Flash-Reasoning

Motivation

Reasoning LLMs like DeepSeek-R1 and OpenAI o1 think by exploring decision trees: they generate multiple reasoning branches, backtrack, and try alternative paths. This is powerful for complex problems, but it creates a fundamental memory problem.

Standard inference engines treat every branch as an independent sequence. If branches A and B share a 2,000-token prefix (which they almost always do), the engine stores that prefix twice in the KV-Cache. Multiply by dozens of branches and you get $O(n \times b)$ memory waste: VRAM exhaustion, throughput collapse, and inference costs that scale quadratically with reasoning depth.

The Key Insight

Branches in a reasoning tree are not independent sequences. They form a tree. The attention mechanism should understand this structure. If ten branches share the same prefix, the KV-Cache should store that prefix once and let all branches reference it.

This insight led to Tree-Aware Attention: a system that physically deduplicates shared prefix blocks and fuses the entire attention computation into a single Triton kernel.

How It Works

PhysicalKVAllocator maintains a pool of KV blocks with reference counting. When a new branch forks from an existing prefix, it increments the reference count instead of copying memory. When a branch is pruned, it decrements, and the block is freed only when no branch references it.

Fused GQA Kernel performs gather, GQA head expansion, and scaled dot-product attention in a single kernel launch. Standard engines launch 3 separate kernels with intermediate materializations; Flash-Reasoning does it in one pass.

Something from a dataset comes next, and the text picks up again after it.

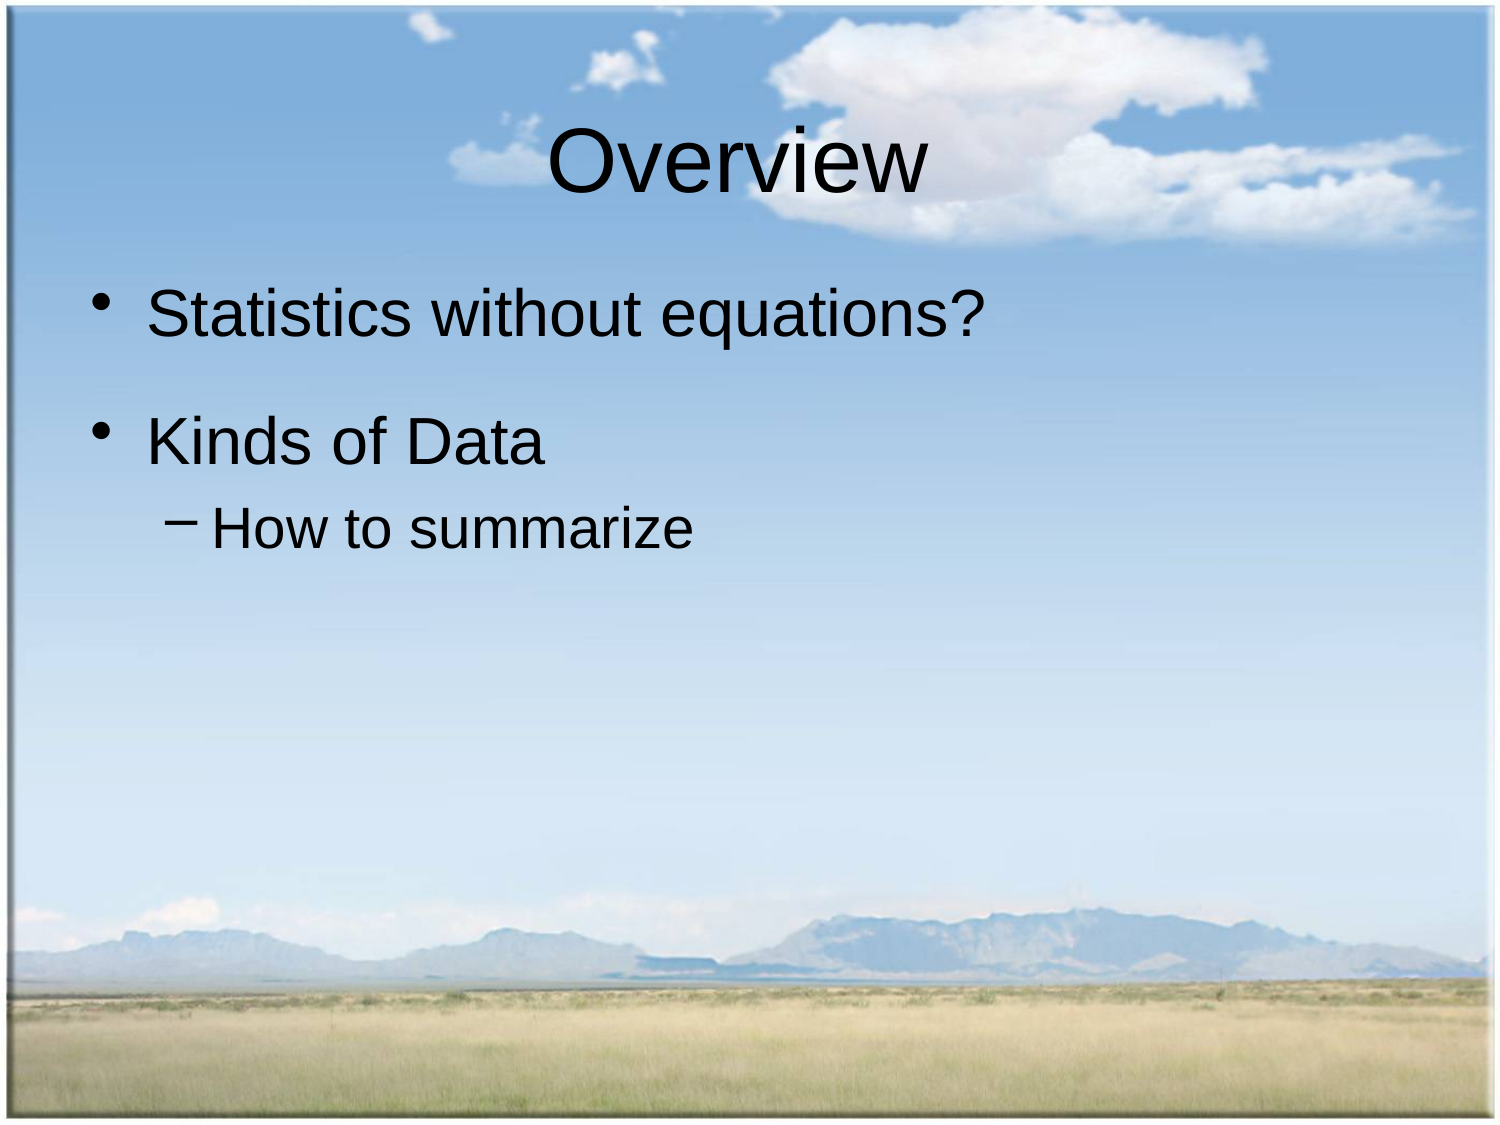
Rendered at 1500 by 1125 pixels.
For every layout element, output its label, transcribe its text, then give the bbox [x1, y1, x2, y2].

title Overview [62, 62, 1413, 251]
list Statistics without equations? Kinds of Data How to summarize [74, 262, 1426, 1006]
picture [0, 0, 1500, 1125]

Online Softmax follows FlashAttention's numerically stable approach, computing softmax incrementally without materializing the full attention matrix. This keeps memory usage proportional to block size, not sequence length.

Results

The numbers surprised even me. On standard reasoning workloads:

$2.54\times$ faster than standard attention
96.6% VRAM reduction via physical deduplication
Effective bandwidth of 1,194 GB/s, exceeding the physical HBM limit of 900 GB/s

That last number seems impossible until you understand what's happening: shared prefix blocks are accessed so frequently by different branches that they get cached in L2 (~5 TB/s effective bandwidth), amortizing the HBM cost across all branches. The kernel exploits this locality by design.

Lessons Learned

The biggest lesson was that kernel fusion matters more than algorithmic optimization at this level. The reference counting and tree structure were straightforward. The $10\times$ came from eliminating kernel launch overhead and intermediate memory allocations. Triton's autotuning was essential for portability across A100, H100, and RTX architectures without manually writing separate kernels.